• EXERCISE PROMPT
List, from the lines below, each one with "clock" in it.

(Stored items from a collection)
+---+
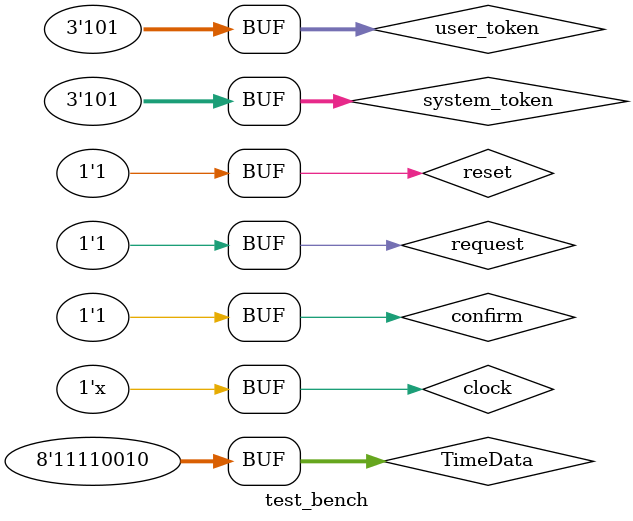
<source format=v>
`timescale 1ns / 1ps


module test_bench;

	
reg [2:0]      system_token;
reg            request;
reg  [7:0]    TimeData;
reg           reset;
reg           clock;
reg           confirm ;
reg  [2:0]    user_token;
   //Outputs
wire   [7:0]  data_Q;
wire   [7:0]  data_P;
// Instantiate the Unit Under Test (UUT)
	controller uut (
		.system_token(system_token), 
		.request(request), 
		.TimeData(TimeData), 
		.reset(reset), 
		.clock(clock), 
		.confirm(confirm), 
		.user_token(user_token), 
		.data_Q(data_Q), 
		.data_P(data_P)
	);

initial begin
// Initialize Inputs
		system_token = 3'b101;
		request = 1'b0;
		reset = 1'b0;
		
		
		#30
		reset = 1'b1;
		request = 1'b1;

		#30
		//S1
		request = 1'b1;
		confirm = 1'b1;
		user_token = 3'b101;
		
		#40
		//S2
		request = 1'b1;
		confirm = 1'b1;
		TimeData = 8'b11110010;
end

initial
   begin
      clock = 1'b0;
      #600;
   end

always
   #10 clock = ~clock;

      
endmodule


</source>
+---+
• COMPLETED TASK
reg           clock;
		.clock(clock), 
      clock = 1'b0;
   #10 clock = ~clock;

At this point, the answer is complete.